8-Step Pipeline: JSONL → Reward Profile 01 Input JSONL tasks 02 Preprocess task/rollout idx 03 Dispatch POST /run 04 Model Call /v1/responses 05 Tool Exec POST /<tool> repeat until no more calls or max_steps 06 Verify POST /verify 07 Write output JSONL 08 Reward Profile pass@1/4/16 + stats

Steps 04–05 form the inner loop. The outer pipeline runs once per task. RewardProfiler computes pass@k at the end.

The profiling step is worth dwelling on. RewardProfiler computes pass@k for k ∈ {1, 4, 16} along with mean, max, min, median, and standard deviation — both per-task and globally. This is not just a logging convenience; it directly measures the key quantity in RLVR: how often does the model produce a verifiably correct answer under multiple sample draws?

Infrastructure: The Parts That Make It Work

ServerClient

All inter-server HTTP communication goes through ServerClient, an aiohttp wrapper with retry logic (3× exponential backoff), and connection pooling set to 100,000 total connections and 1,000 per host. These numbers are aggressive but intentional: when running thousands of parallel rollouts across a Ray cluster, you need the headroom before connection exhaustion becomes the bottleneck.

Session Middleware

Cookie-based session state with UUID-per-session is an unconventional choice for a distributed system, but it elegantly solves the routing problem. When an agent calls POST /seed_session, the server creates session state and returns a cookie. All subsequent calls from that agent carry the cookie, giving the server access to the right session. No centralized session store, no distributed cache to manage, no sticky session configuration at the load balancer level.

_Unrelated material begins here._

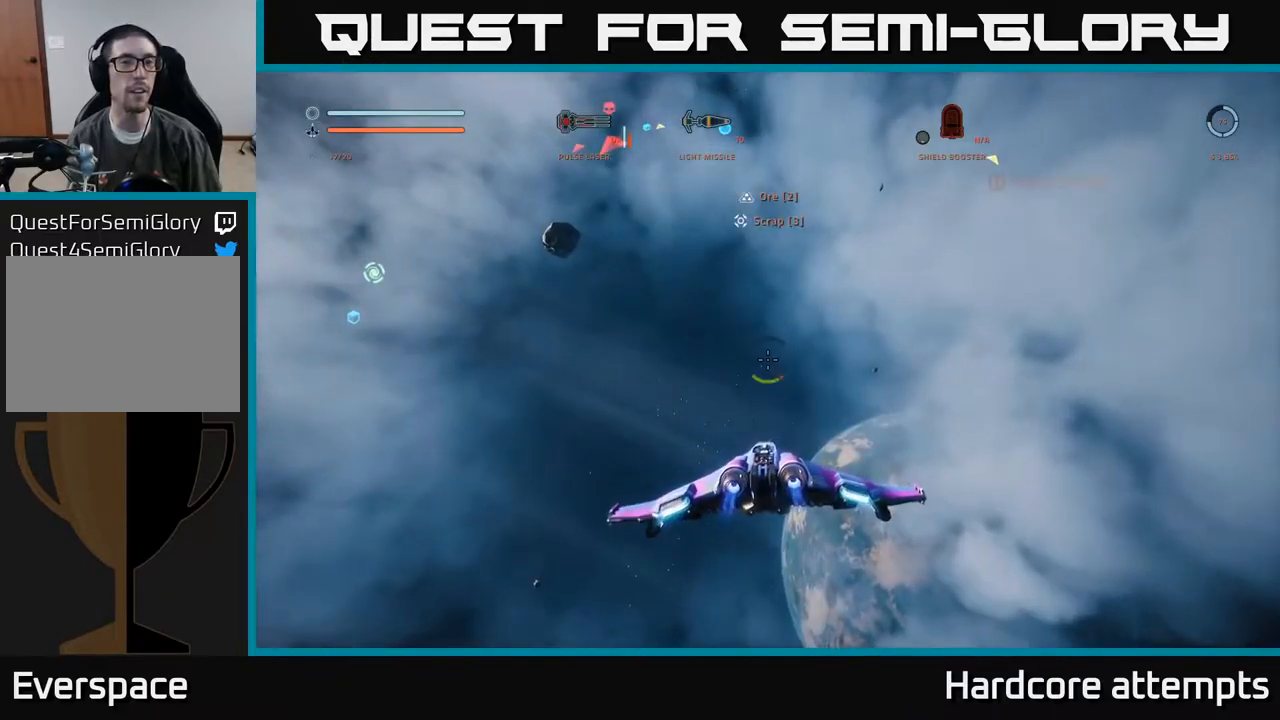
{"buttons": [], "left_stick": "down", "right_stick": "up", "events": [[133, "A", "down"], [466, "A", "up"]]}
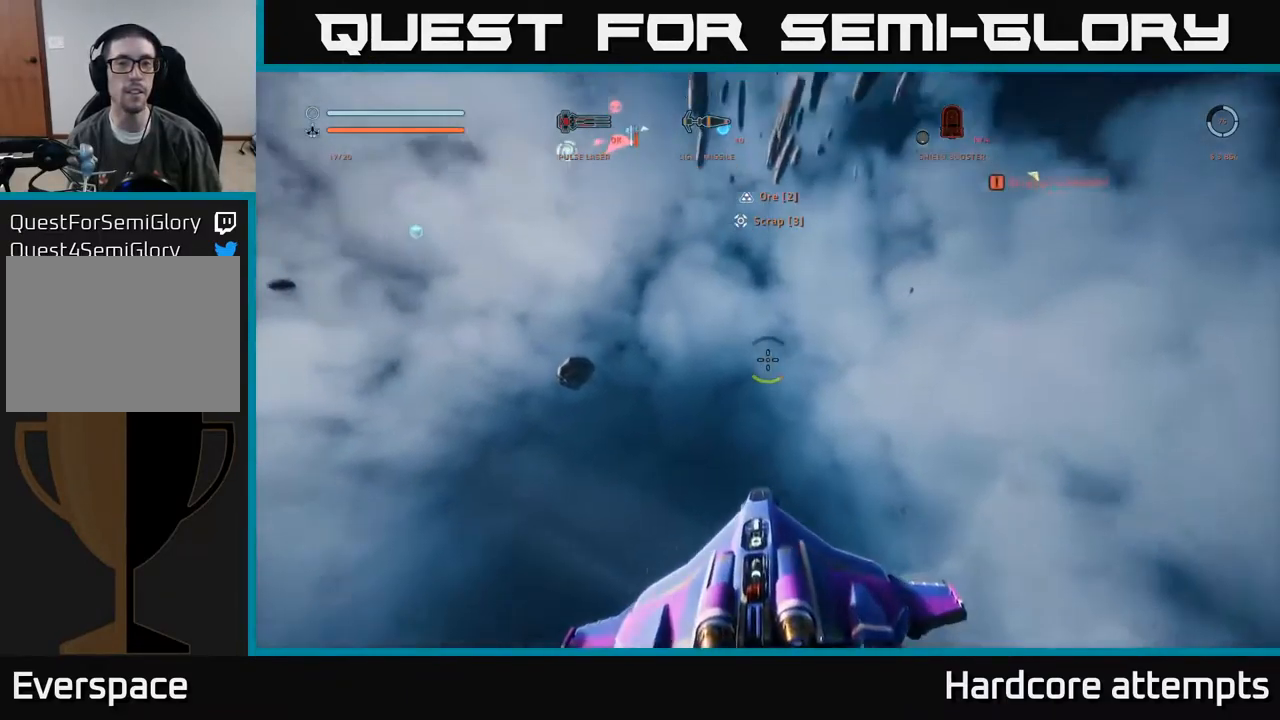
{"buttons": [], "left_stick": "center", "right_stick": "up-left", "events": [[216, "right_stick", "up-left"], [300, "left_stick", "left"], [450, "left_stick", "center"]]}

Session State Is Local to Each Server

Because session state lives in server memory (keyed by cookie UUID), it means agent requests must reach the same resources server instance across all turns of a session. This is fine in the default single-instance configuration, but warrants attention if you scale resources servers horizontally behind a load balancer. You would need sticky sessions or session state externalization for that use case.

Ray Cluster

Ray handles distributed job scheduling, multi-node GPU management (tensor, pipeline, and data parallelism), placement groups for co-locating related processes, and actor-based vLLM server management. The local_vllm_model launches its vLLM instance as a Ray actor, which means Ray handles placement, fault tolerance, and resource allocation. TP × PP × DP configurations are set in Hydra config and passed through to vLLM's CLI flags automatically.

Configuration

Hydra + OmegaConf provides the config system, merging YAML files, CLI overrides, and env.yaml environment-specific settings. Five CLI entry points — ng_run, ng_collect_rollouts, ng_test, ng_reward_profile, ng_status — each compose different Hydra config groups to set up the appropriate server topology. This means switching from a local single-node run to a multi-node Ray cluster is a config change, not a code change.

Design Lessons

A few things stand out about NeMo Gym's architecture that generalize beyond this specific system.

HTTP as the Universal Connector

The decision to use plain HTTP everywhere could be seen as a performance compromise, but it buys enormous flexibility. You can test a resources server with curl. You can run the model server on a different machine, in a different cloud, or behind a load balancer. You can replace any component with a mock. The 100k connection pool and async I/O ensure that HTTP overhead is not the bottleneck — the model inference is.

Inheritance for Structure, Not Behavior

The class hierarchy (BaseServer → SimpleServer → SimpleResourcesServer / SimpleResponsesAPIModel / SimpleResponsesAPIAgent) provides shared infrastructure — endpoint registration, health checks, session middleware, config loading — but each leaf implementation defines its own behavior. This is a principled use of inheritance that avoids the deep hierarchy trap: base classes provide capabilities, not defaults that get overridden.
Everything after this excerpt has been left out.